Question about lecture - Error analysis

Hello,

I have a question about the lecture in week 3 about Error analysis under “Machine learning development process”. Around the 5:13 mark, he says you can use more data and add more features to combat the misclassification of emails. Why is this the case?

I thought if the model misclassified the email it meant the model could not grasp the complexity of this problem, and thus it is a high-bias problem. And earlier he said a high bias problem is typically not solved by adding more data. I do understand why you would use more features.

Thanks,
Flim

Adding more data means that the fitting has to adapt to these data as well so maybe it doesn’t overfit anymore!

1 Like

Hi @Flimdejong ,

This lecture on Error Analysis is showing a different method to diagnose a learning algorithm performance problem. Having a view of which categories of data are mis-classified most often, then, getting more data or engineering more features is a way to help the algorithm to learn and improve its accuracy.

1 Like

how did you conclude it overfits?

That’s not conclusive analysis.

I can understand that yes. But that conclusion is from what I understood from the lectures.

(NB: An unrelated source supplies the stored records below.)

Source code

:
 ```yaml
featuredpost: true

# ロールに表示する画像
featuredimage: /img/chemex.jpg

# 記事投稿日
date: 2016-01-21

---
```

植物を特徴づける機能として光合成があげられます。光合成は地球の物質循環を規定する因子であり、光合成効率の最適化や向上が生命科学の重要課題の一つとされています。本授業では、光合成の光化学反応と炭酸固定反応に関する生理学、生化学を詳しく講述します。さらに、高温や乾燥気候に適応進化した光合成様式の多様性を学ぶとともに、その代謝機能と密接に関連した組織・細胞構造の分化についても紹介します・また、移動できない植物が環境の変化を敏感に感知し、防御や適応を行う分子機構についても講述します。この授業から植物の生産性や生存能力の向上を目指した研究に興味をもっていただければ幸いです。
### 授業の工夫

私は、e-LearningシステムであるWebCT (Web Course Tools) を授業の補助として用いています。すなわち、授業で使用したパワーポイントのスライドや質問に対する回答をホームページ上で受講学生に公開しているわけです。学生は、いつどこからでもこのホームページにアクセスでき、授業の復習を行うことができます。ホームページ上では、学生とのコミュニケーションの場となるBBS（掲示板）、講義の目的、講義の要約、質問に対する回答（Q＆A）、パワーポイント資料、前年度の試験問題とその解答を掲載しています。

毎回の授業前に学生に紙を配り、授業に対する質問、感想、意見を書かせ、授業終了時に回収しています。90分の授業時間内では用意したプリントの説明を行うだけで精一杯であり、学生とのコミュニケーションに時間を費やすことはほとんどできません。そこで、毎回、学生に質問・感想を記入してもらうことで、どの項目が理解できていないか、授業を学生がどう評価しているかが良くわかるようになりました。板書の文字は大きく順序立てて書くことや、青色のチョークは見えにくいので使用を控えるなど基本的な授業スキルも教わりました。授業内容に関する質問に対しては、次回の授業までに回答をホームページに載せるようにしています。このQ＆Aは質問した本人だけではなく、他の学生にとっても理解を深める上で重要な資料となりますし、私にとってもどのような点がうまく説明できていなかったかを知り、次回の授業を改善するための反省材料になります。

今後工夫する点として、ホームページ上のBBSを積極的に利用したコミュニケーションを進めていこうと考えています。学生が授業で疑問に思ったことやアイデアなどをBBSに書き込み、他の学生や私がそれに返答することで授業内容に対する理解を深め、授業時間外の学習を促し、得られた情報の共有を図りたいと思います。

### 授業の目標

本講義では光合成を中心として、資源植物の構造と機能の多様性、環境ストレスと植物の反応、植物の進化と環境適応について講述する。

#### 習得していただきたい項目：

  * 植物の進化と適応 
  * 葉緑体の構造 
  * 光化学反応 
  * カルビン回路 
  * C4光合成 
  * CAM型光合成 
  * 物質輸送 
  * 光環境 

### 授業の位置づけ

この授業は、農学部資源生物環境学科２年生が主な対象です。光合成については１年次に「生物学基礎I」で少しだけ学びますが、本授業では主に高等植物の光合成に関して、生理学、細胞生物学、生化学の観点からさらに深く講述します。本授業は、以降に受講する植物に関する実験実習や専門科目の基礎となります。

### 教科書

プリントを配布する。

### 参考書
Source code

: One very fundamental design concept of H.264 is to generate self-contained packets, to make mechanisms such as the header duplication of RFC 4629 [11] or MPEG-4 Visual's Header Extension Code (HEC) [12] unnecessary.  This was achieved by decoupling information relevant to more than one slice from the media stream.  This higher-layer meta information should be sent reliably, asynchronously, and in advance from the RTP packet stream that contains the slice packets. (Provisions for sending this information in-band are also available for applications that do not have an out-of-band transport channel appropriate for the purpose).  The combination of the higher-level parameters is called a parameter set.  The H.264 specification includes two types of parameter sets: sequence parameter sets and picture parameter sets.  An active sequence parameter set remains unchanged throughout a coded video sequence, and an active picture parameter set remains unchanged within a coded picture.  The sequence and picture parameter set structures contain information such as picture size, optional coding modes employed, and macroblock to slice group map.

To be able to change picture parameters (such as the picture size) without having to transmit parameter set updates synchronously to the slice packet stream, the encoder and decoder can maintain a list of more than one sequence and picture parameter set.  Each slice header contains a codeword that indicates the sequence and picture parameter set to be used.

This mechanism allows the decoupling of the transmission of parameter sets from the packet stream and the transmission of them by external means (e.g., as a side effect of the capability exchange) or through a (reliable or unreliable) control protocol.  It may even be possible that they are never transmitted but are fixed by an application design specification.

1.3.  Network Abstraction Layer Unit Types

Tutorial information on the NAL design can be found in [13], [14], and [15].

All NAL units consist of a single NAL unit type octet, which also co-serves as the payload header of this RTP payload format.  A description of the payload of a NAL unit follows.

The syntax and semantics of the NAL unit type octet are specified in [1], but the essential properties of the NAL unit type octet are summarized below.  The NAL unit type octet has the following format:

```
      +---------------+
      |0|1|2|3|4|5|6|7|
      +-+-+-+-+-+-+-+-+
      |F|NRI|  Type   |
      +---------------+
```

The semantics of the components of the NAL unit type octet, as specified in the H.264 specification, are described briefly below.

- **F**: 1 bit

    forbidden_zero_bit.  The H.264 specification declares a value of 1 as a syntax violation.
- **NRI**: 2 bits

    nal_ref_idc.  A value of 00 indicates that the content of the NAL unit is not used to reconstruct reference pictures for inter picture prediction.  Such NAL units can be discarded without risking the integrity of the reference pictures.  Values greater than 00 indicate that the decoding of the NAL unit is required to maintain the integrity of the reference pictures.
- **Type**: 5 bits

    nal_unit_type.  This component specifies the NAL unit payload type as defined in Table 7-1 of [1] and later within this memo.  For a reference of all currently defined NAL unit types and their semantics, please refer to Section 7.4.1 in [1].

You can just as easily get incorrect predictions from overfitting (high variance) or underfitting (high bias).

Hello @Flimdejong,

To begin with, I think you are right that adding more data wouldn’t help a high-bias problem, and that’s exactly why we should doubt whether the model misclassifying emails to be due to high-bias if someone said adding data helped.

If you watch the video again at 6:34, 7:00, and 8:00, Andrew had repeatedly mentioned variance too (especially 8:00). I recommend you to go through that video again and this one too. Sometimes, reviewing a video twice in another day can give us a different view :wink: For example, how would we diagnose a bias and a variance problem? This is a must-clearly-know.

Cheers,
Raymond

1 Like

Ah I totally missed that. I will go through the video again. Thank you for your response!